Writing, for me, has always been a coping mechanism. When I was seven, I reached for a pen and paper and started writing poetry. I carried on writing in one capacity or another throughout my life. It has always helped me cope when life has pelted me with rotten eggs. I believe writing is a therapeutic process. Everybody needs an outlet for their emotions. Some people run, some use a punchbag, I write.
At the start of the first UK Lockdown, I was working on two novel manuscripts. As with most of my writing, both have humour at their core. I was enjoying every minute of the creative process when, suddenly, trying to write in a comedic vein felt inappropriate, as well as impossible.
Like everyone else, I was in a state of shock, consumed by the surreal horror going on around me. I couldn’t focus on anything other than the devastating effect COVID-19 was having around the world.

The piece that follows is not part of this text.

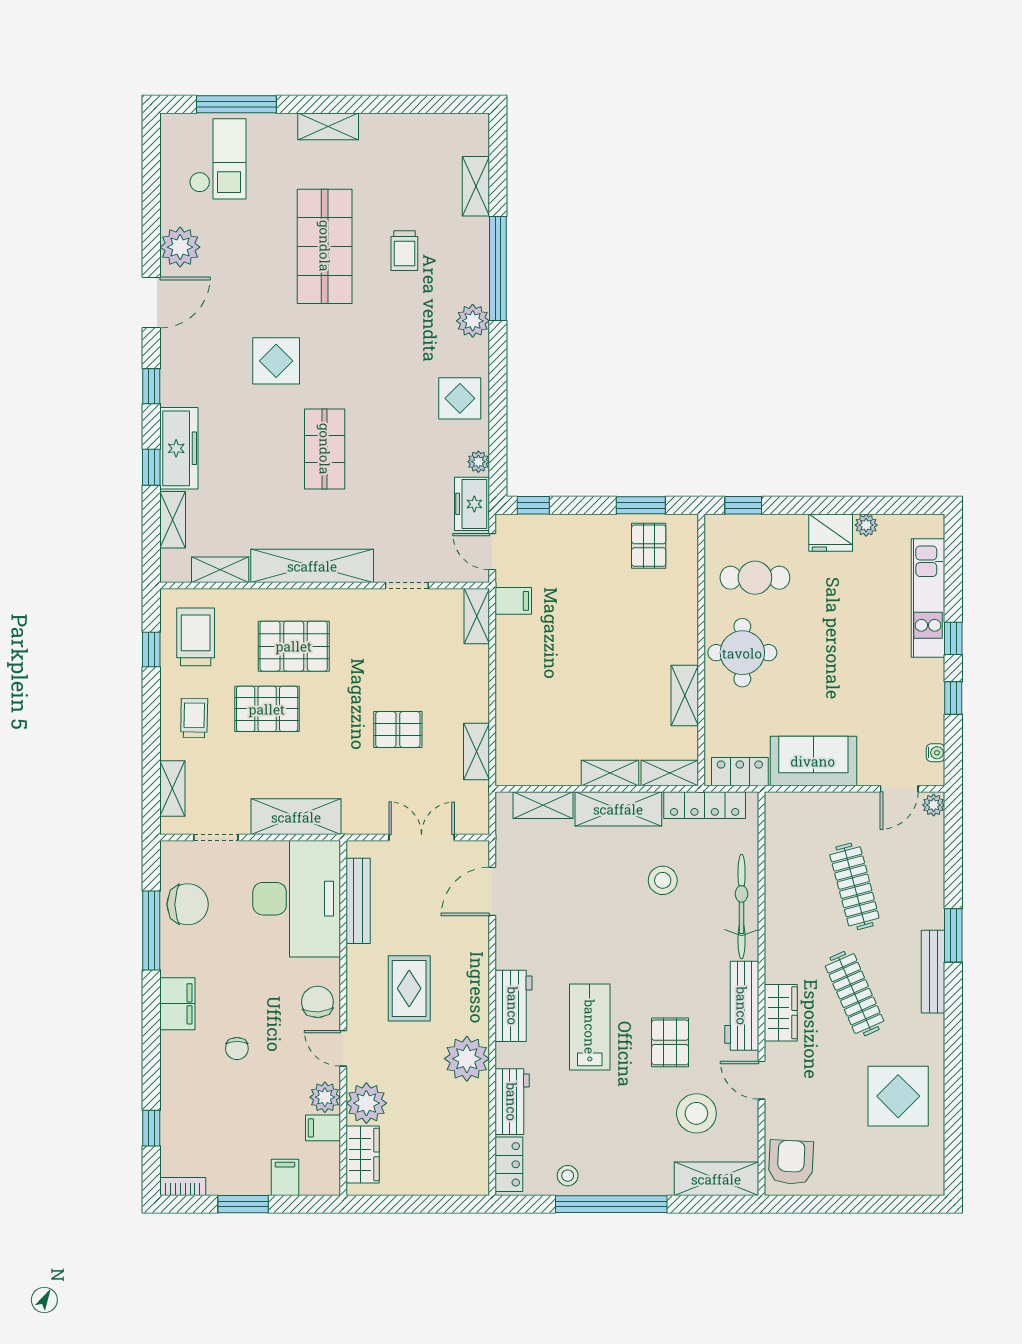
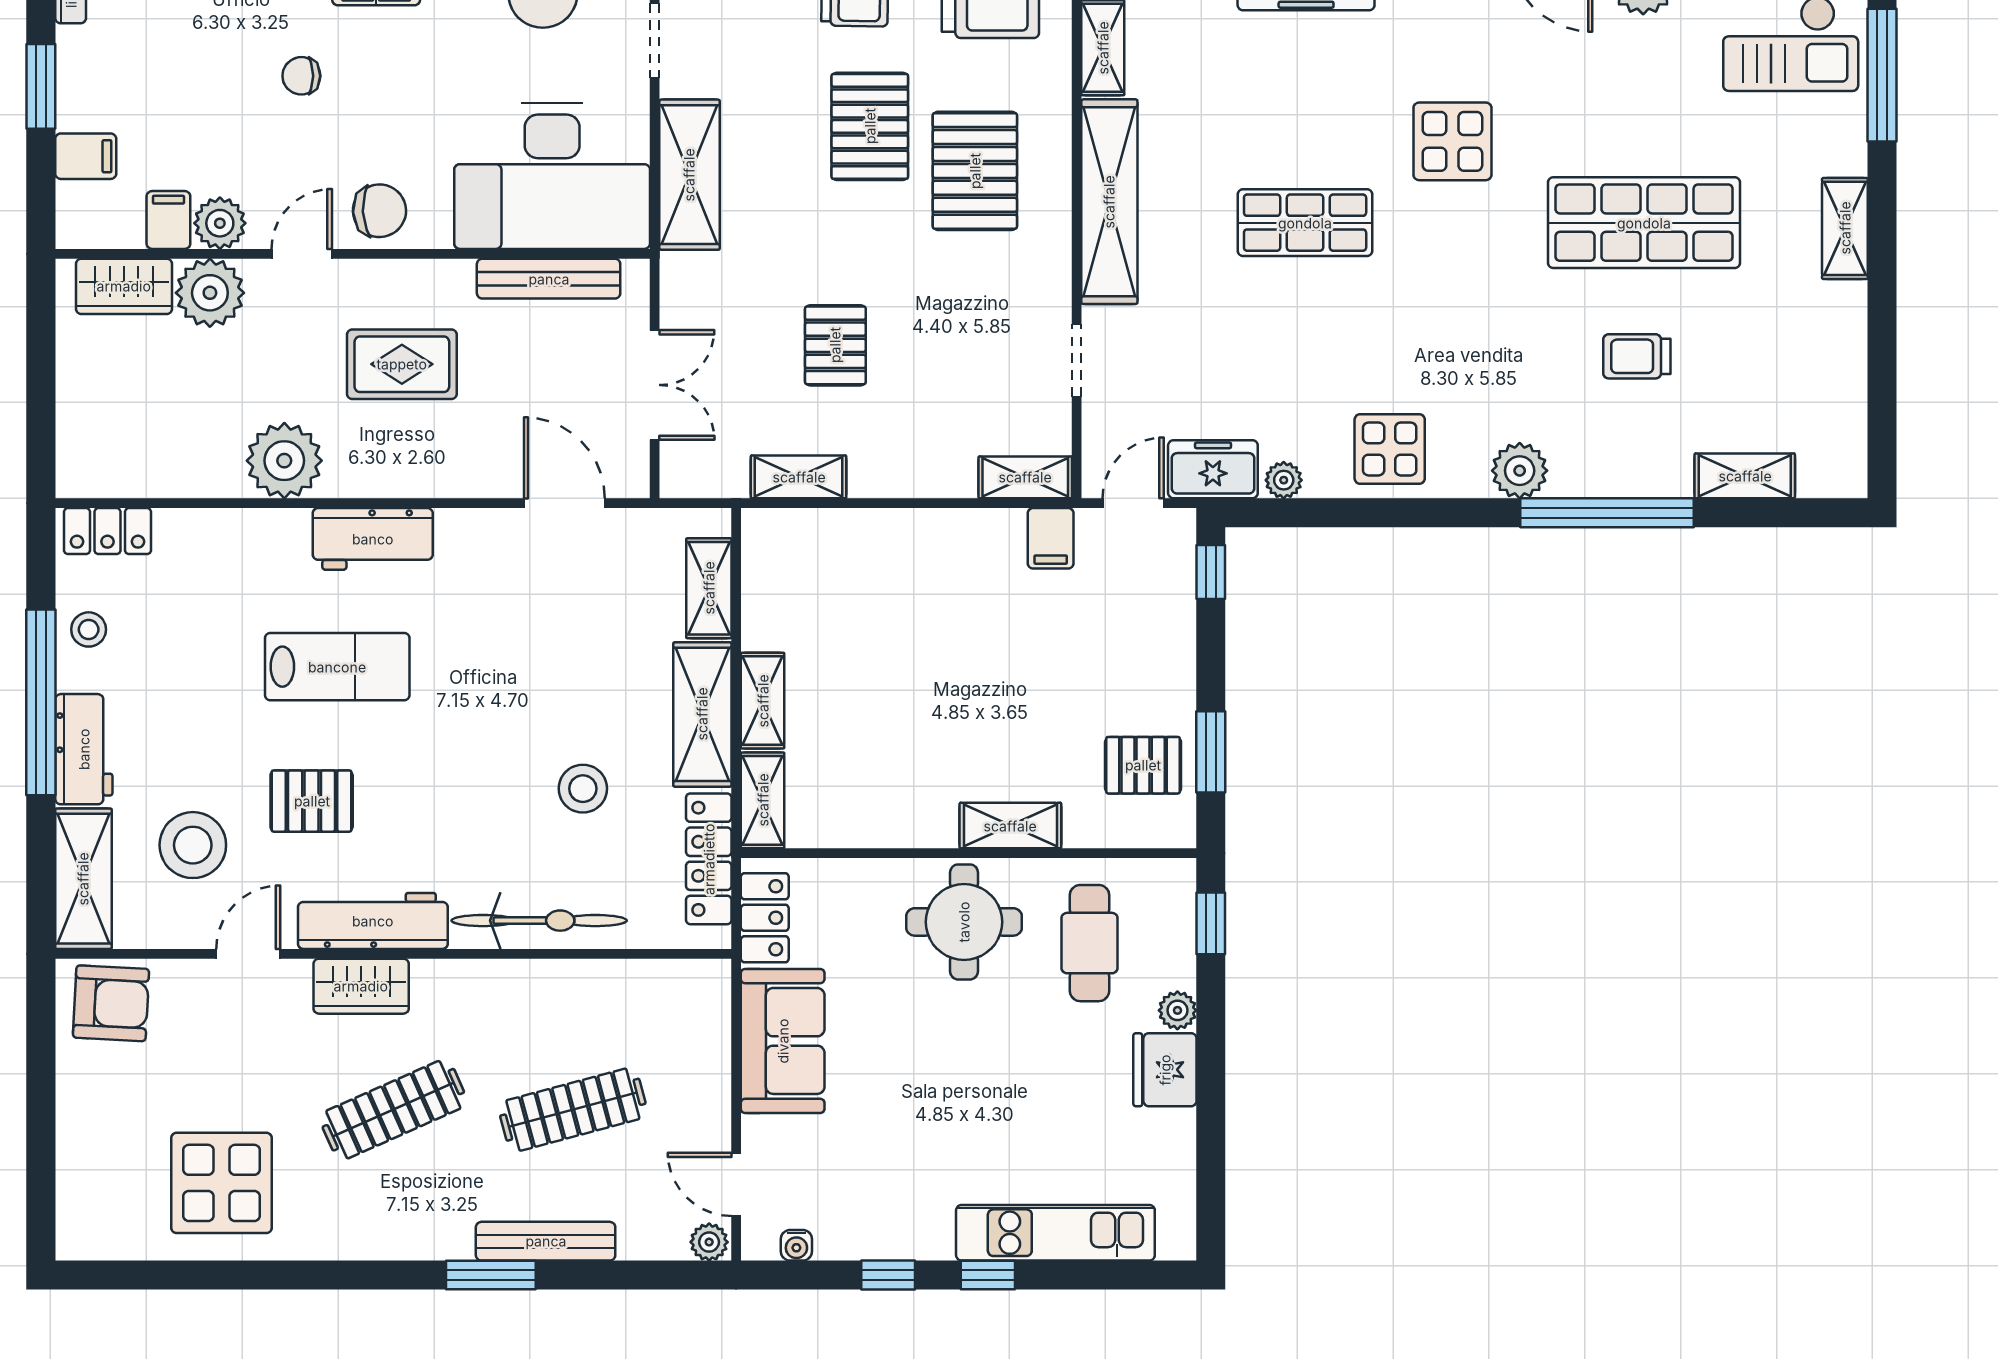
plant: (866, 525) -> (1177, 1010), moved
shelving: (685, 696) -> (1010, 826), moved
bench: (933, 972) -> (546, 1241), moved
workbench: (512, 1102) -> (84, 749), moved, turned -90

Fortunately, my writing to cope mechanism clocked in. I started writing a dismal, but therapeutic, blog, Life Under the Cloud – The COVID-19 Diaries, releasing the thoughts and images backing up in my head.
Ten months on, after enjoying a degree of normality for a few fleeting weeks, nothing much has changed. We are all laying low again, our daily lives curbed by the threat of contracting COVID-19. Our daily lives ruled by dreary Governmental briefings. There is only one piece of news that we are patiently waiting for – when it’s our turn to have the vaccine. Without this live-preserving serum, we cannot make a hint of a plan for 2021.
My home town, usually the vibrant, beating heart within the finance industry, is a sad reflection of its former self, apart from the essential workforce going about their business as usual. Hospitality venues long-since closed, and non-essential shops having put up ‘we are closed’ signs again on Christmas Eve.
HOME TOWN GHOST TOWN
I imagine walking down the usually buzzing main shopping street, with the theme from The Good, The Bad and the Ugly ringing in my ears. The only other sound is my boots connecting with the pavement as I walk. It is only me and tumbleweed. It’s a sad fact, and I don’t mean to be flippant, although the reference to tumbleweed is artistic licence. I never thought I would live through a global pandemic. Let’s hope I do; it’s not over yet. The threat of succumbing to COVID-19 is constant, especially now three different variants of the virus have been identified, but I am reliably informed that viruses always mutate. I wish this one wouldn’t!
THE UK’S DISMAL COVID-19 TALLY AT THE TIME OF WRITING
On 29th January 2020, the first two patients in the UK tested positive for COVID-19. Today, 28th December 2020, 256,220 people have tested positive in the UK, and a heart-wrenching 79,349 people have lost their lives after testing positive for COVID-19.
To all the scientists worldwide who have worked tirelessly under intense pressure to produce a vaccine – we salute you. Your life-saving vaccine will need to be mass-produced on a global scale and in double-quick time. Without the vaccine, our lives can never get back to normal. Those carefree, halcyon days when we were able to mingle, hug and kiss all the people we care about.
As enter 2021 with a degree of trepidation, writing will see me through the surreal COVID-19 crisis we all find ourselves in.